When you have hypertension, your blood pushes against your artery walls with excess force, which can eventually cause damage throughout your body. This includes your heart, kidneys, and other organs.

Also, you may develop hypertension-related complications before you know you have high blood pressure. On top of this, some conditions that cause hypertension can worsen your blood pressure if you don’t have them under control.

Read on to learn more about some of the most common hypertension-related conditions.

Blood pressure chart showing high and low pressures measured in mm HgShare on Pinterest
High and low blood pressure readings. Design by Diego Sabogal and Ruth Basagoitia

Hypertension is commonly associated with heart problems, including heart attack, heart failure, and angina.

Increased blood pressure may weaken your arteries, which can then reduce the amount of blood and oxygen going back to your heart.

Over time, this can lead to blocked arteries in your heart, which occurs during a heart attack. Heart failure develops when your heart can no longer function as it should.

Angina, on the other hand, is a symptom of chest pain that occurs when your heart doesn’t get enough blood.

If you have obesity, you may have a higher risk of developing hypertension. In fact, according to one 2020 paper, it’s estimated that 65% to 78% of primary hypertension cases can be linked to obesity.

There’s not a single cause of hypertension development in obesity. Instead, researchers in the same paper speculate that it’s an accumulation of problems that develop from increased fat storage in the body, including insulin resistance and hormone changes.

Kidney disease is a common complication in hypertension, and it’s a result of damaged blood vessels in your kidneys. This can reduce your kidneys’ ability to remove wastes from your body, leading to a dangerous backup.

Also, reduced kidney function can cause fluids to build up in your body, which may worsen problems with hypertension.

On the flip side, hypertension is also considered the second most common cause of kidney failure in U.S. adults. If you have both hypertension and diabetes, you’re at an even higher risk of developing kidney disease.

Hypertension is also associated with metabolic syndrome (insulin resistance syndrome), a group of conditions that can increase your risk of serious health complications, such as coronary heart disease and stroke.

It’s estimated that 1 in 3 adults in the United States have metabolic syndrome. But the conditions in this umbrella syndrome are usually preventable, including hypertension.

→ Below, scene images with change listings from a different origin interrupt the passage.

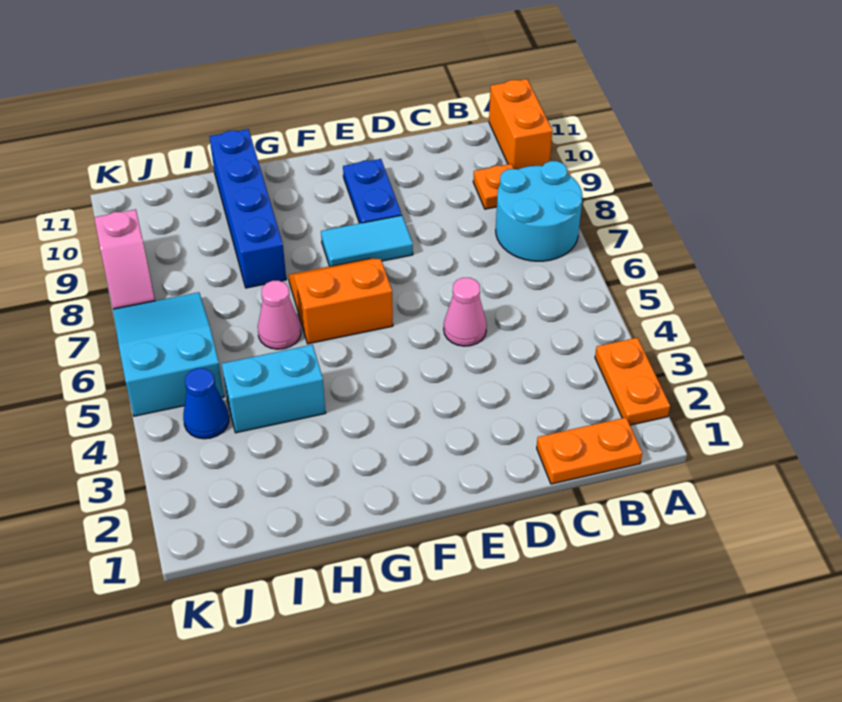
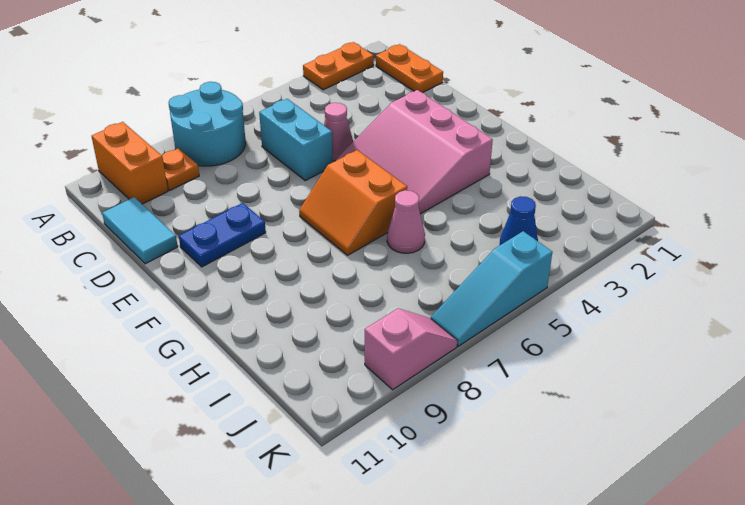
orange brick A10:A11 level 1 -> orange brick A10:B10 level 1
none -> pink slope E3:G5 level 1 top 3
cyan tile E8:F8 level 1 -> cyan tile C11:D11 level 1
cyan brick H4:I4 level 1 -> cyan brick C6:D6 level 1
blue brick H8:H11 level 1 -> none
cyan slope J5:K7 level 1 top 5 -> cyan slope K5:K7 level 1 top 5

A doctor may diagnose metabolic syndrome if you have at least three of the following conditions:

Also, having metabolic syndrome can increase your body’s sensitivity to dietary salt and possibly worsen hypertension or increase your risk of developing blood pressure problems.

Also simply known as “sleep apnea,” obstructive sleep apnea causes your breathing to pause during sleep due to a narrowing of your airways. Not only does sleep apnea lead to frequent nighttime awakening and daytime fatigue, but it also deprives your body of oxygen.

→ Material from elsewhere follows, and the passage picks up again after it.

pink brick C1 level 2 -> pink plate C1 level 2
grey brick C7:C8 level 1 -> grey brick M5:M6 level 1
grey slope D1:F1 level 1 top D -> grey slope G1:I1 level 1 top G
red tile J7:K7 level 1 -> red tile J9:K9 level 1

Without treatment, sleep apnea can increase your risk of developing hypertension. Some researchers believe that the pauses in breathing that occur with sleep apnea, and possibly the associated sleep deprivation, can increase your blood pressure.

You may also be at risk of developing other health conditions, such as diabetes, heart attack, and stroke.

Certain thyroid diseases are also associated with hypertension, including both overactive thyroid (hyperthyroidism) and underactive thyroid (hypothyroidism). Thyroid hormones affect nearly every body function, including your cardiovascular system.

Although researchers are still exploring the exact connections, one 2019 clinical review provides a couple of reasons that thyroid disease may cause hypertension.

First, thyroid hormone imbalances can cause lipid level and vascular changes, therefore influencing your blood pressure. There’s also a possibility that certain genetic changes may influence thyroid disease and subsequent hypertension.

In some cases, the first symptom of thyroid disease may be high blood pressure. If further blood testing does reveal thyroid disease, then correcting the associated hormonal imbalances may also help hypertension.

In many cases, hypertension and its related complications are preventable with lifestyle modifications. For example, a doctor may recommend:

Adults with diagnosed hypertension may also benefit from high blood pressure medications, such as ACE inhibitors, calcium channel blockers, and diuretics.

If you do develop hypertension-related conditions, there are still steps you can take to help address both issues.

For example, treatments for obstructive sleep apnea, kidney disease, and thyroid disease can subsequently help with high blood pressure. If needed, a doctor may also recommend a weight loss plan to help with obesity, metabolic syndrome, and hypertension.

Hypertension creates excess pressure against blood vessels throughout the body, which can lead to cardiovascular and other related health complications. At the same time, certain hypertension-related conditions can cause your blood pressure to go up.

Keep in mind that hypertension itself doesn’t cause symptoms, but some of its complications and related conditions do. This is why it’s important to have a doctor check your blood pressure at least once a year to help detect potential signs of hypertension.